Legislation Helps Aspiring Business Owners Overcome Prohibitive Start-Up Costs

WASHINGTON, D.C. – Today, U.S. Senators Mark Pryor (D-AR), Scott Brown (R-MA) and Herb Kohl (D-WI) introduced the bipartisan Small Business Savings Account Act to help entrepreneurs turn their innovative ideas into job-creating small businesses.

The bill allows individuals seeking to start a small business to save up to $10,000 annually and grow the savings tax free. These funds can be used for equipment, facilities, marketing, legal fees and other capital and operating expenses required to start and run a small business.

“Start-up costs often stand in the way between a good idea and a profitable business venture,” Pryor said.  “This legislation provides a bridge – allowing entrepreneurs to save enough seed money to get their business off the ground.”

“Small businesses are the driving force behind job creation and we should reduce the hurdles that cause industrious people to abandon their business plans,” Kohl said. “This bill provides a path forward with one of the first challenges encountered by prospective business owners.”

“Small businesses are the engine that drive our economy, and it’s critical that we create an environment for our entrepreneurs to grow and thrive,” Brown said. “This bipartisan legislation will make it easier for the thousands of innovators in Massachusetts to turn their cutting-edge ideas into good-paying jobs and get our economy going again.”

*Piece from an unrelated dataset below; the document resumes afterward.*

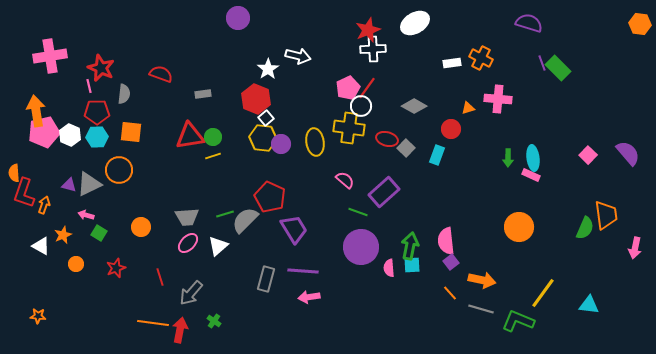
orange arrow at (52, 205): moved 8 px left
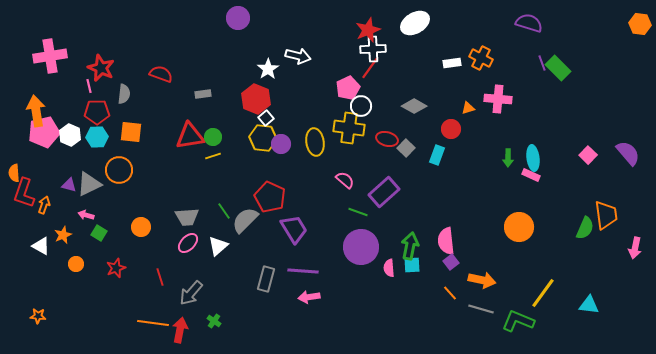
red line at (367, 88): moved 3 px right, 20 px up
green line at (225, 214): moved 1 px left, 3 px up; rotated 72 degrees clockwise
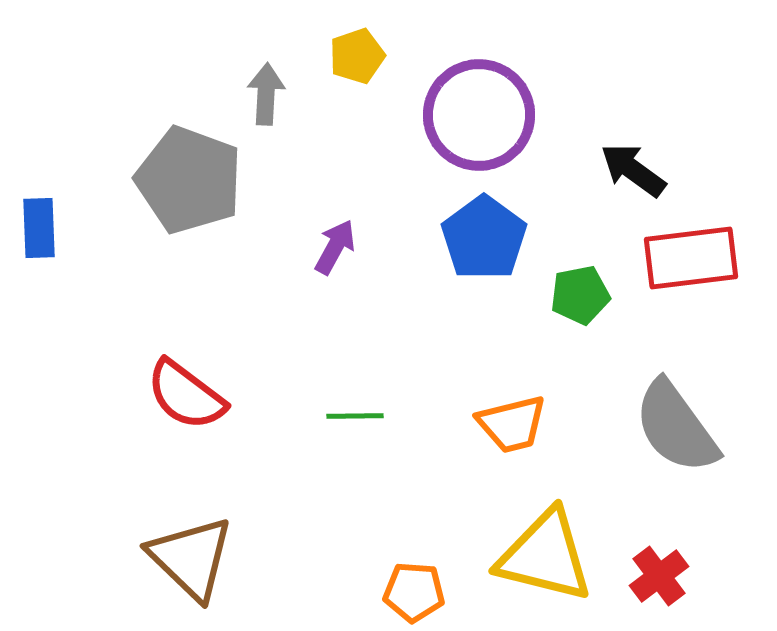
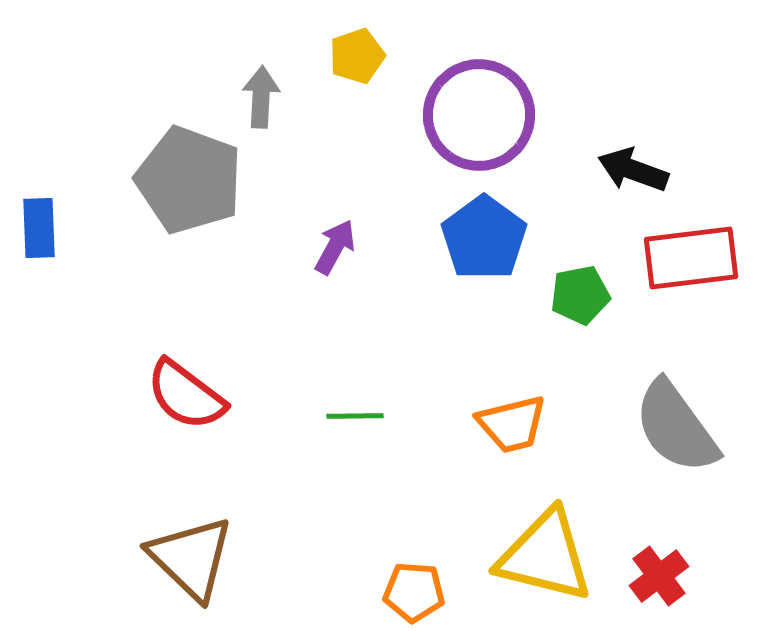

Personal financing is becoming increasingly important to start a business, especially in light of the current credit crunch and economic downturn.  Instead of savings, would-be-business owners are turning to retirement savings and credit cards in order to produce enough start-up capital. The average cost to operate a small business in its first year is $80,000.  The tax free start-up accounts would put entrepreneurs on better financial footing by reducing their need to incur heavy debts or deplete retirement savings.